双样本T检验代码, 对应数学原理 https://online.stat.psu.edu/stat415/lesson/11/11.2
import numpy as np # noqa
from scipy import stats
from scipy.stats import beta
base_param = (73, 11737-73) # (点击, 未点击)
exp_params = [ # (点击, 未点击)
(56, 11362-56),
(73, 11393-73),
(73, 11693-73),
(82, 11451-82),
(73, 11737-73), # 完全相同
(173, 11737-173), # 完全不同
]
def confidence(n_bad, n_good, tol=2):
''' 返回估计的坏率p, 以及在tol倍标准差下的可信度'''
a, b = n_bad+1, n_good+1
p = a / (a+b)
v = beta.std(a, b)
up, low = min(1, p + v*tol), max(0, p - v*tol)
d = beta.cdf(up, a, b) - beta.cdf(low, a, b)
return p, v, d
# T检验
mean1, std1 = confidence(*base_param)[:2]
nobs1 = sum(base_param)
for exp_param in exp_params:
mean2, std2 = confidence(*exp_param)[:2]
nobs2 = sum(exp_param)
t, p = stats.ttest_ind_from_stats(mean1, std1, nobs1, mean2, std2, nobs2, equal_var=False)

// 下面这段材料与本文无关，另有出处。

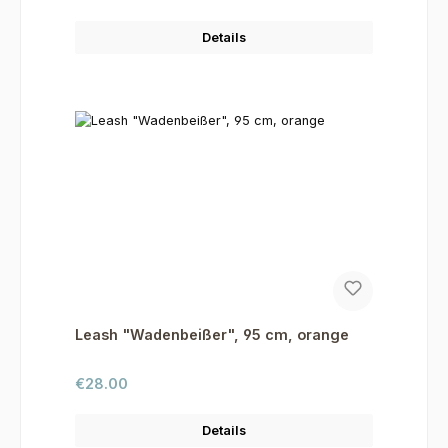
Details
Leash "Wadenbeißer", 95 cm, orange
Regular price:
€28.00
Details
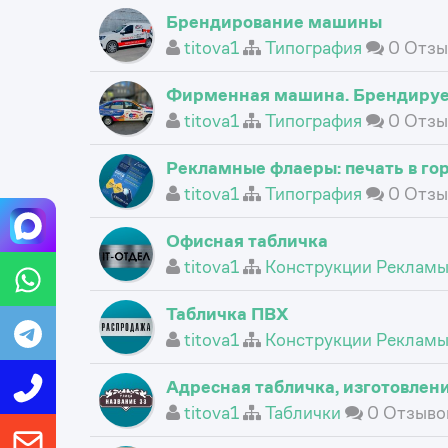
Брендирование машины
titova1
Типография
0 Отзы
Фирменная машина. Брендируе
titova1
Типография
0 Отзы
Рекламные флаеры: печать в го
titova1
Типография
0 Отзы
Офисная табличка
titova1
Конструкции Реклам
Табличка ПВХ
titova1
Конструкции Реклам
Адресная табличка, изготовлен
titova1
Таблички
0 Отзыво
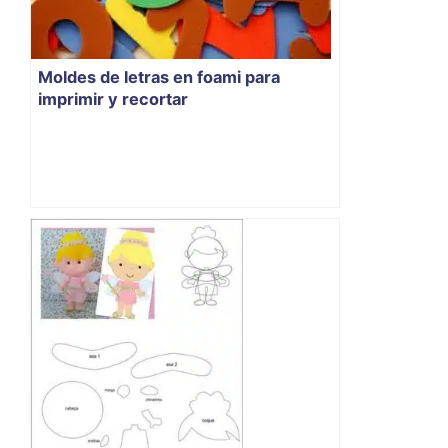
Moldes de letras en foami para
imprimir y recortar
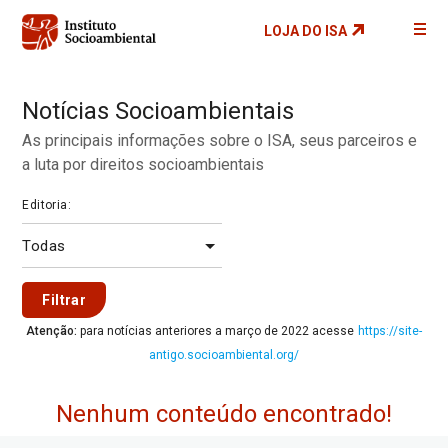
Pular
LOJA DO ISA
para
o
conteúdo
Notícias Socioambientais
principal
As principais informações sobre o ISA, seus parceiros e
a luta por direitos socioambientais
Editoria:
Filtrar
Atenção:
para notícias anteriores a março de 2022 acesse
https://site-
antigo.socioambiental.org/
Nenhum conteúdo encontrado!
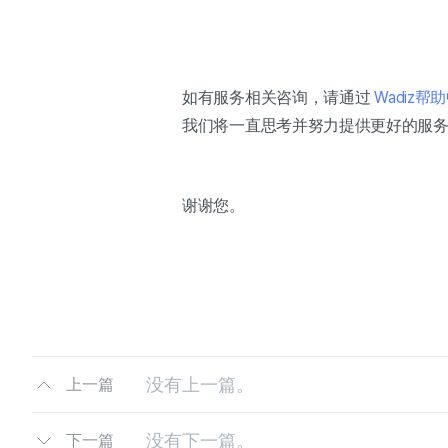
如有服务相关咨询，请通过
Wadiz
我们将一直思考并努力提供更好的服
谢谢您。
没有上一篇。
上一篇
没有下一篇。
下一篇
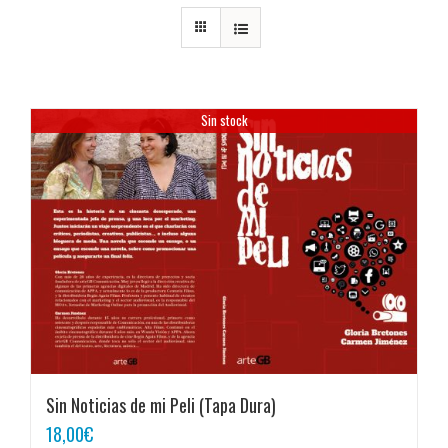
Sin stock
Sin Noticias de mi Peli (Tapa Dura)
18,00
€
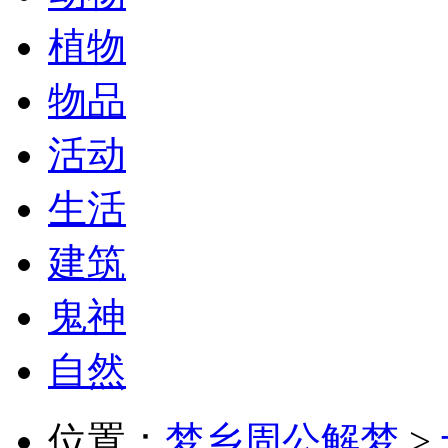
植物
物品
活动
生活
建筑
鬼神
自然
位置：
梦乡周公解梦
>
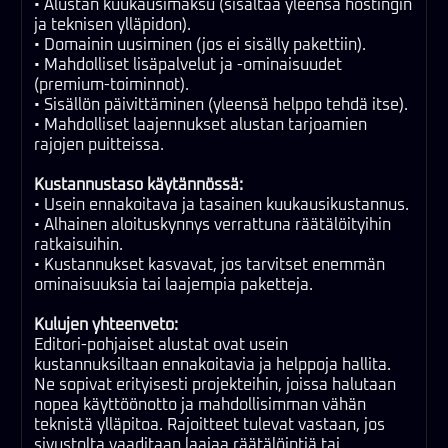
• Alustan kuukausimaksu (sisältää yleensä hostingin
ja teknisen ylläpidon).
• Domainin uusiminen (jos ei sisälly pakettiin).
• Mahdolliset lisäpalvelut ja -ominaisuudet
(premium-toiminnot).
• Sisällön päivittäminen (yleensä helppo tehdä itse).
• Mahdolliset laajennukset alustan tarjoamien
rajojen puitteissa.
Kustannustaso käytännössä:
• Usein ennakoitava ja tasainen kuukausikustannus.
• Alhainen aloituskynnys verrattuna räätälöityihin
ratkaisuihin.
• Kustannukset kasvavat, jos tarvitset enemmän
ominaisuuksia tai laajempia paketteja.
Kulujen yhteenveto:
Editori-pohjaiset alustat ovat usein
kustannuksiltaan ennakoitavia ja helppoja hallita.
Ne sopivat erityisesti projekteihin, joissa halutaan
nopea käyttöönotto ja mahdollisimman vähän
teknistä ylläpitoa. Rajoitteet tulevat vastaan, jos
sivustolta vaaditaan laajaa räätälöintiä tai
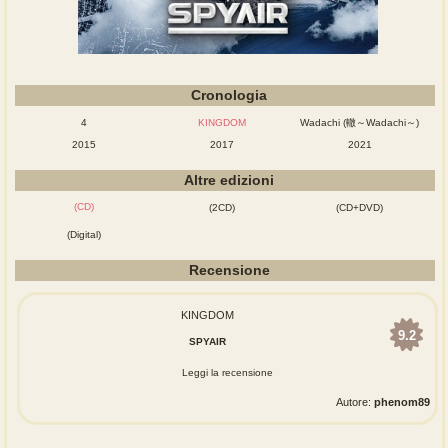
Cronologia
4
KINGDOM
Wadachi (轍～Wadachi～)
2015
2017
2021
Altre edizioni
(CD)
(2CD)
(CD+DVD)
(Digital)
Recensione
KINGDOM
9.2
SPYAIR
Leggi la recensione
Autore:
phenom89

print(f"基线{base_param}, 实验{exp_param} t-value: {t:.5f}, p-value: {p:.5f}")
# 验证数学原理中介绍的例子 https://online.stat.psu.edu/stat415/lesson/11/11.2
mean1, std1, nobs1, mean2, std2, nobs2 = 105.5, 20.1, 34, 90.9, 12.2, 29
t, p = stats.ttest_ind_from_stats(mean1, std1, nobs1, mean2, std2, nobs2, equal_var=False)
print(f"t-value: {t:.5f}, p-value: {p:.5f}")
# 以下是 chatgpt 提供的代码例子, 只修改了输入
# # 生成两个服从beta分布的样本
# sample1 = np.random.beta(73 + 1, 11737-73 + 1, size=11737)
# sample2 = np.random.beta(82 + 1, 11451-82 + 1, size=11451)
# # 计算样本均值和标准差
# mean1, mean2 = np.mean(sample1), np.mean(sample2)
# std1, std2 = np.std(sample1, ddof=1), np.std(sample2, ddof=1)
# # 计算t值和p值
# t, p = stats.ttest_ind(sample1, sample2, equal_var=False)
# # 输出结果
# print("Sample 1 mean: {:.5f}, standard deviation: {:.5f}".format(mean1, std1))
# print("Sample 2 mean: {:.5f}, standard deviation: {:.5f}".format(mean2, std2))
# print("t-value: {:.5f}, p-value: {:.5f}".format(t, p))
# 在这个例子中,我们生成了两个服从beta分布的样本,并使用scipy.stats模块中的ttest_ind函数来计算t值和p值。注意,我们还计算了样本均值和标准差,这些值可以用于检查假设条件是否成立。